Methods: For two scenarios (a phantom with a geometry approximating the anatomy of a prostate treatment with opposing lateral beams, and a clinical 3-field brain treatment), treatment plans were produced in Eclipse (Varian) to simulate delivery of one, two, and three fields per fraction. The RT-Dose file, structure set, and α/β ratios were processed using in-house MATLAB code to return a new RT-Dose file containing the BED (including a proton RBE of 1.1) which was imported back into Eclipse for analysis.
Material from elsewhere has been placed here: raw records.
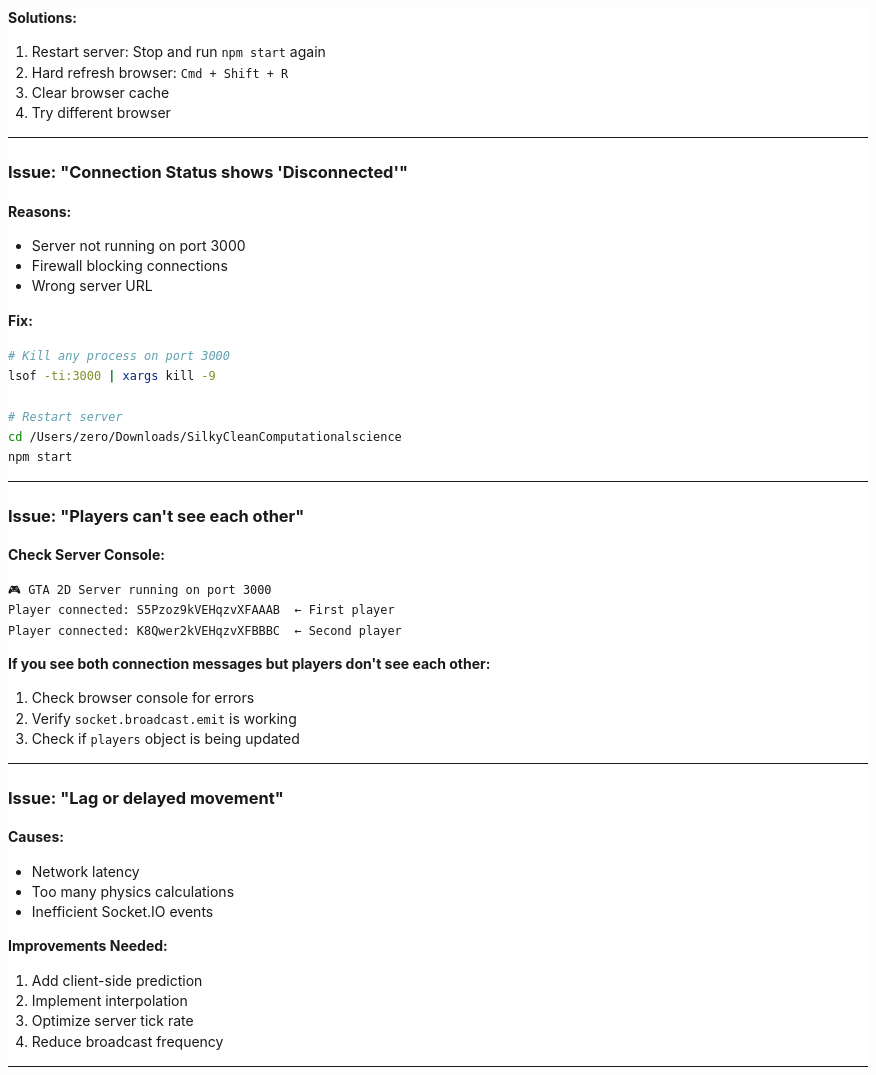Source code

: **Solutions:**
1. Restart server: Stop and run `npm start` again
2. Hard refresh browser: `Cmd + Shift + R`
3. Clear browser cache
4. Try different browser

---

### Issue: "Connection Status shows 'Disconnected'"

**Reasons:**
- Server not running on port 3000
- Firewall blocking connections
- Wrong server URL

**Fix:**
```bash
# Kill any process on port 3000
lsof -ti:3000 | xargs kill -9

# Restart server
cd /Users/zero/Downloads/SilkyCleanComputationalscience
npm start
```

---

### Issue: "Players can't see each other"

**Check Server Console:**
```
🎮 GTA 2D Server running on port 3000
Player connected: S5Pzoz9kVEHqzvXFAAAB  ← First player
Player connected: K8Qwer2kVEHqzvXFBBBC  ← Second player
```

**If you see both connection messages but players don't see each other:**
1. Check browser console for errors
2. Verify `socket.broadcast.emit` is working
3. Check if `players` object is being updated

---

### Issue: "Lag or delayed movement"

**Causes:**
- Network latency
- Too many physics calculations
- Inefficient Socket.IO events

**Improvements Needed:**
1. Add client-side prediction
2. Implement interpolation
3. Optimize server tick rate
4. Reduce broadcast frequency

---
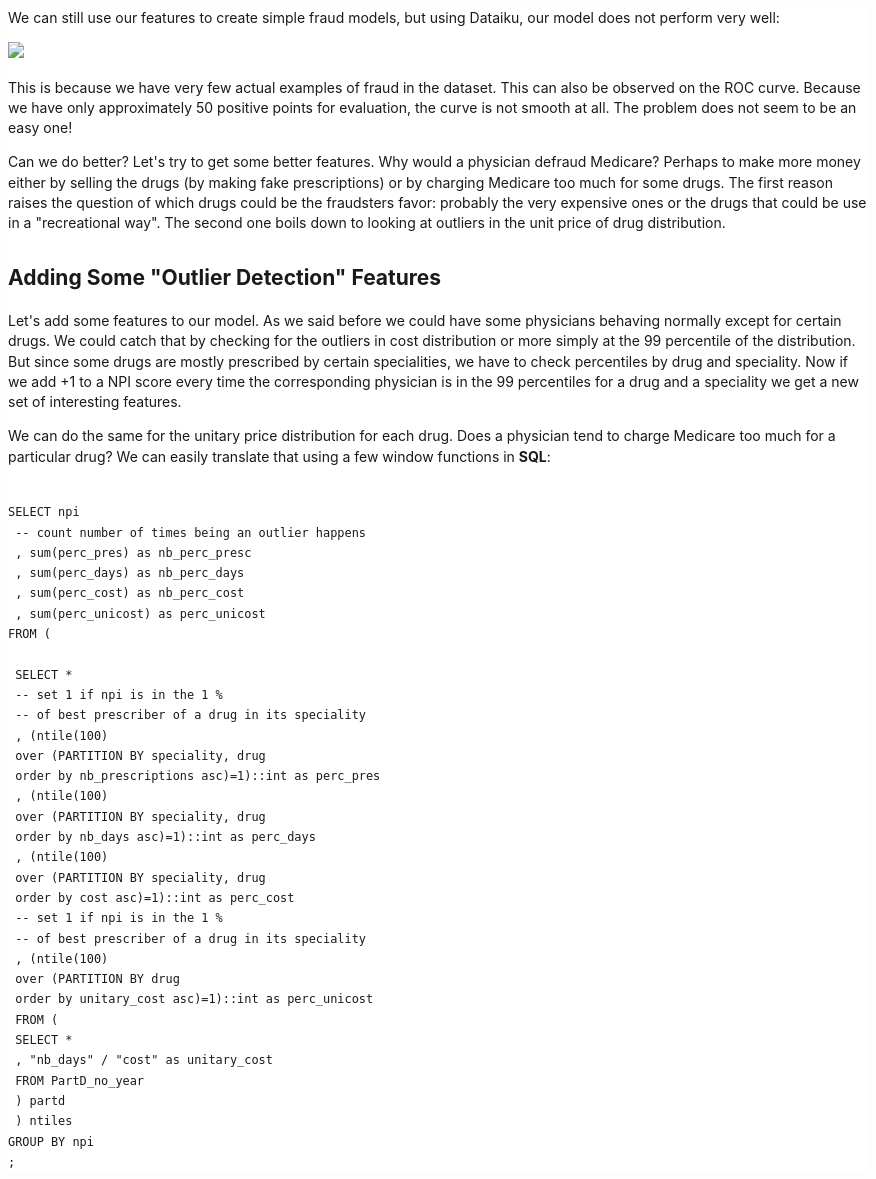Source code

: We can still use our features to create simple fraud models, but using Dataiku, our model does not perform very well:

![](https://blog.dataiku.com/hubfs/Dataiku%20Dec%202016/Image/model1.png)


This is because we have very few actual examples of fraud in the dataset. This can also be observed on the ROC curve. Because we have only approximately 50 positive points for evaluation, the curve is not smooth at all. The problem does not seem to be an easy one!

Can we do better? Let's try to get some better features. Why would a physician defraud Medicare? Perhaps to make more money either by selling the drugs (by making fake prescriptions) or by charging Medicare too much for some drugs. The first reason raises the question of which drugs could be the fraudsters favor: probably the very expensive ones or the drugs that could be use in a "recreational way". The second one boils down to looking at outliers in the unit price of drug distribution.

## Adding Some "Outlier Detection" Features

Let's add some features to our model. As we said before we could have some physicians behaving normally except for certain drugs. We could catch that by checking for the outliers in cost distribution or more simply at the 99 percentile of the distribution. But since some drugs are mostly prescribed by certain specialities, we have to check percentiles by drug and speciality. Now if we add +1 to a NPI score every time the corresponding physician is in the 99 percentiles for a drug and a speciality we get a new set of interesting features.

We can do the same for the unitary price distribution for each drug. Does a physician tend to charge Medicare too much for a particular drug? We can easily translate that using a few window functions in **SQL**:

```
 
SELECT npi
 -- count number of times being an outlier happens
 , sum(perc_pres) as nb_perc_presc
 , sum(perc_days) as nb_perc_days
 , sum(perc_cost) as nb_perc_cost
 , sum(perc_unicost) as perc_unicost 
FROM (
 
 SELECT *
 -- set 1 if npi is in the 1 % 
 -- of best prescriber of a drug in its speciality 
 , (ntile(100) 
 over (PARTITION BY speciality, drug 
 order by nb_prescriptions asc)=1)::int as perc_pres 
 , (ntile(100) 
 over (PARTITION BY speciality, drug 
 order by nb_days asc)=1)::int as perc_days
 , (ntile(100) 
 over (PARTITION BY speciality, drug 
 order by cost asc)=1)::int as perc_cost
 -- set 1 if npi is in the 1 % 
 -- of best prescriber of a drug in its speciality 
 , (ntile(100) 
 over (PARTITION BY drug 
 order by unitary_cost asc)=1)::int as perc_unicost 
 FROM (
 SELECT *
 , "nb_days" / "cost" as unitary_cost
 FROM PartD_no_year 
 ) partd
 ) ntiles
GROUP BY npi 
; 
```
Results: For targets and regions of field overlap in the treatment plan, BED is not affected by delivery regimen. In the phantom, BED in the femoral heads showed increased by 20% when a single field was used rather than two fields. In the brain treatment, the minimum BED to the left optic nerve and the pituitary gland increased by 13% and 10% respectively, for a one-field regime compared to three-fields per fraction. Comparing the two-field and three-field regimes, the optic nerve BED was not significantly affected and the minimum pituitary BED was 4% higher for two fields per day.

Conclusion: Hypo-fractionation effects, in regions of non-overlap of fields, significantly increase the BED to the involved tissues by as much as 20%. Care should be taken to avoid inadvertently sacrificing plan effectiveness in the interest of reduced treatment time.